After purchasing his freedom, Fortune continued to live and work in Woburn. He bought land and built a house with help from his first mistress's family. He purchased his first wife from Josiah Bowers of Billerica, but she died within a year of their marriage. On November 9, 1779, Fortune purchased the freedom of a woman named Violet (also spelled Violate, including on her tombstone) from James Baldwin. They were married the next day in Woburn. Violate and Amos adopted a daughter, Celyndia, after they were married.

==Life in Jaffrey==
In 1781, Fortune moved to Jaffrey to establish himself as a tanner. His first home and tannery were at the foot of a hill west of what is now the Jaffrey Center Common (located in the Jaffrey Center Historic District) on land set aside for a yet-to-be-named minister. A year later, Laban Ainsworth was called to be Jaffrey's first minister. Fortune remained on the property, and the two men appeared to have become friends.

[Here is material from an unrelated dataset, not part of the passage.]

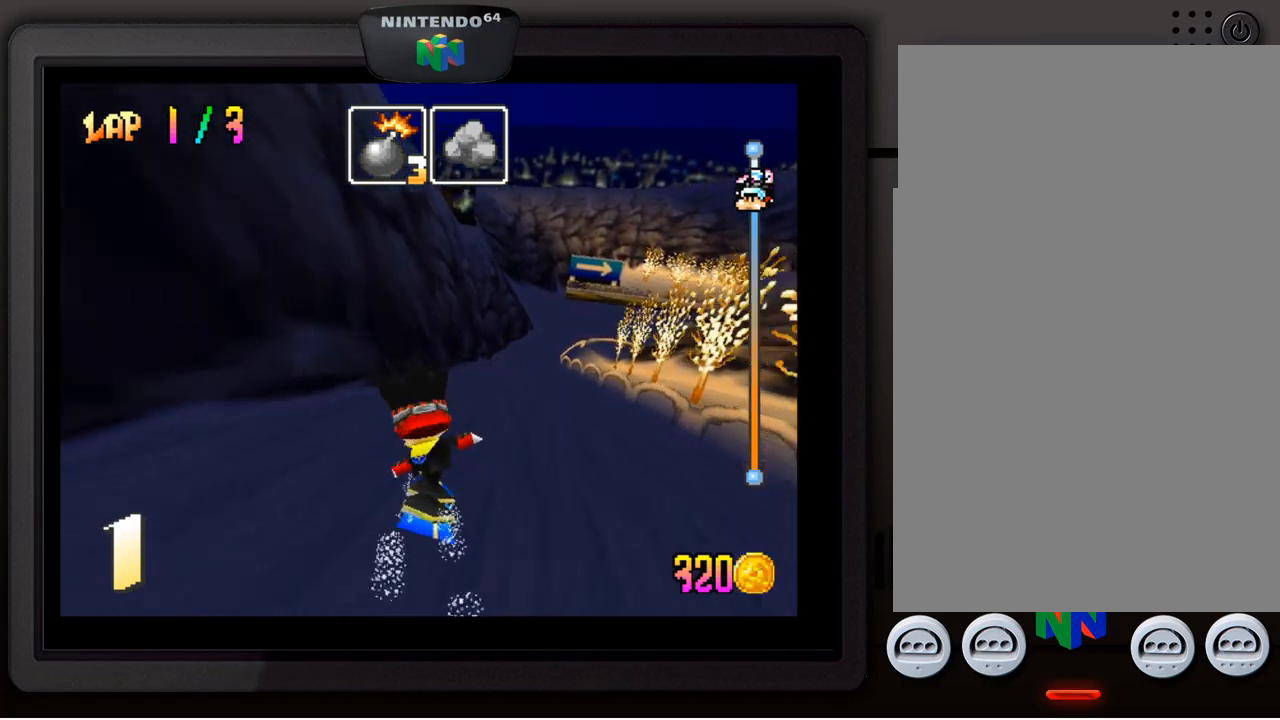
{"buttons": [], "left_stick": "center", "events": [[17, "left_stick", "center"]]}
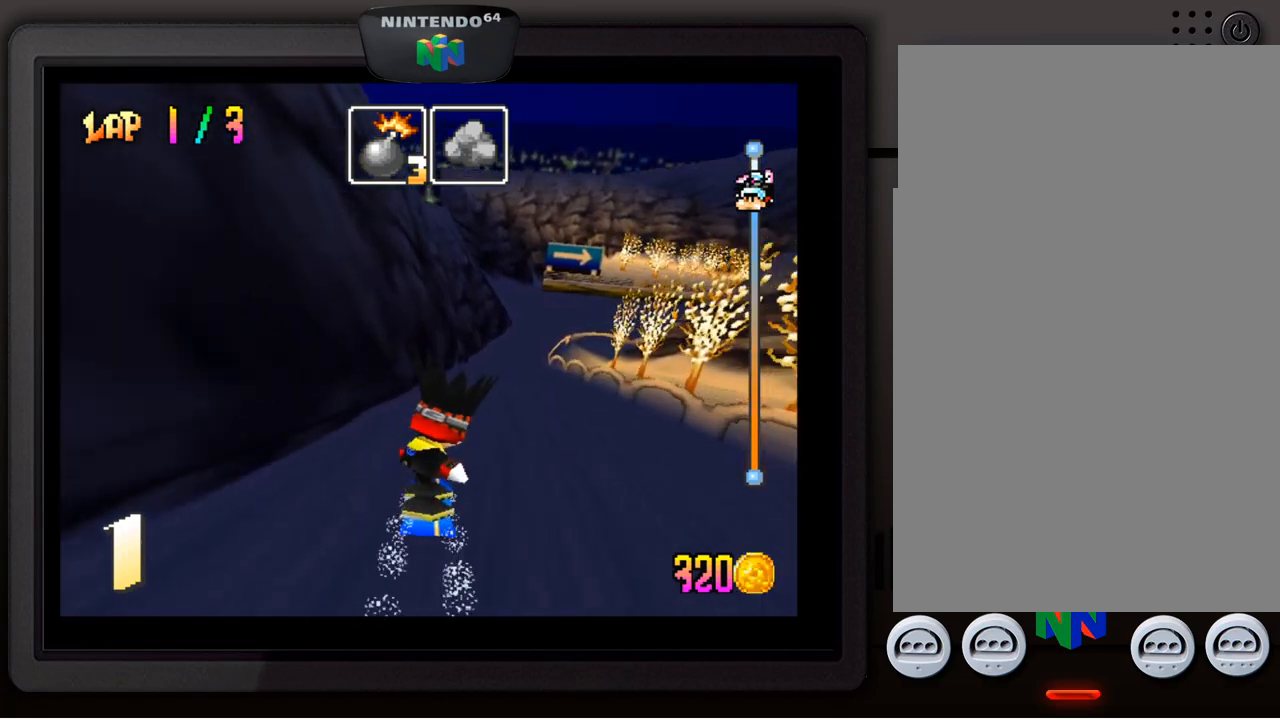
{"buttons": [], "left_stick": "center", "events": [[100, "left_stick", "down-right"], [334, "left_stick", "center"]]}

In 1789, Fortune purchased 25 acres (100,000 m^{2}) at another location on Tyler Brook. The house and barn he built still stand in their original location. The road the house is on is now called Amos Fortune Road.

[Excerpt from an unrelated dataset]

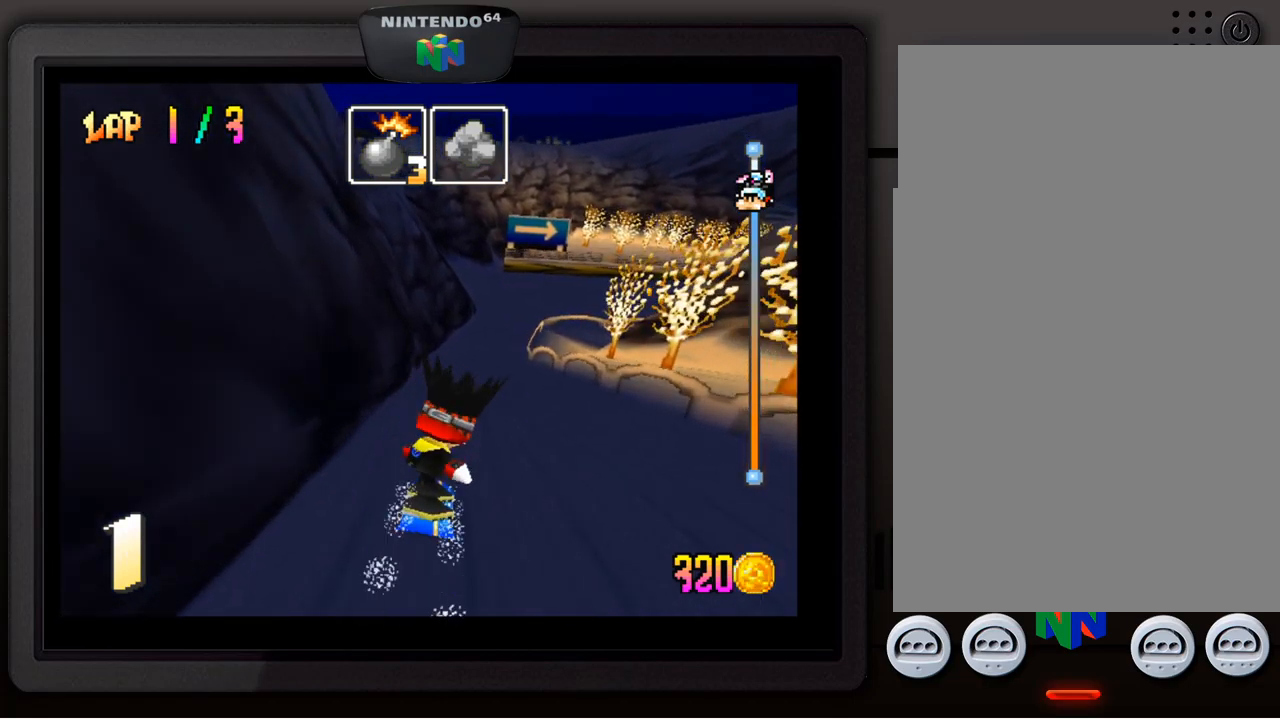
{"buttons": [], "left_stick": "center", "events": []}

Fortune's tannery appears to have prospered. He took on at least two apprentices and served clients in Massachusetts and nearby New Hampshire towns. He became a full member of the First Church. Additionally, though a former enslaved person, Fortune was a literate man. In 1797, he was a leading founder in establishing the Social Library, the town's first library. Years later, he was commissioned by this library to rebind a collection of books.

==Death==
Fortune died in November 1801 at the age of 91. He is buried behind the Jaffrey Meetinghouse in the Old Burying Ground. The inventory of his estate testifies to his prosperity. Among the items listed are silver shoe buckles, a silver watch, and a fur coat. Many of the items were sold, and due to the precise details documented, it is known to amount to $770.20. Fortune instructed his executor, Eleazer, to have "hand stones" erected to his wife and himself and to make a "handsome present" to the church. The remaining money, totaling about $233, was given to the town to support Schoolhouse Number 7. This last bequest has evolved into the Amos Fortune Fund and has supported diverse projects, including public speaking contests and special publications. The Jaffrey Public Library now administers the Fund, using the income to develop and distribute educational materials on Amos Fortune.

Violet Fortune died in 1802, one year after her husband, and was buried next to him. Their epitaphs were written by the Reverend Laban Ainsworth:

Sacred
to the memory of
Amos Fortune,
who was born free in Africa,
a slave in America,
he purchased Liberty,
professed Christianity,
lived reputably,
and died hopefully,
November 17, 1801, AEt. 91

Sacred
to the memory of Violate,
by sale the slave of Amos Fortune,
by marriage his wife,
by her fidelity,
his friend and solace,
she died his widow
September 13, 1802, AEt. 73

==Legacy==
Elizabeth Yates wrote a Newbery Medal-winning biographical novel entitled Amos Fortune, Free Man, in 1950. Amos Fortune Day was celebrated on February 20, 1955, created by New Hampshire Governor Lane Dwinell. F. Alexander Magoun's 1964 novel Amos Fortune's Choice is a fictional biography of Fortune's life.

A 1997 short film by Matthew Buckingham, Amos Fortune Road, meditates on the scantness and fragility of the surviving historical record regarding Fortune.

Fortune is featured on a New Hampshire historical marker (number 13) along New Hampshire Route 124 in Jaffrey. The Black Heritage Trail of New Hampshire unveiled a marker honoring Fortune in Jaffrey in 2023.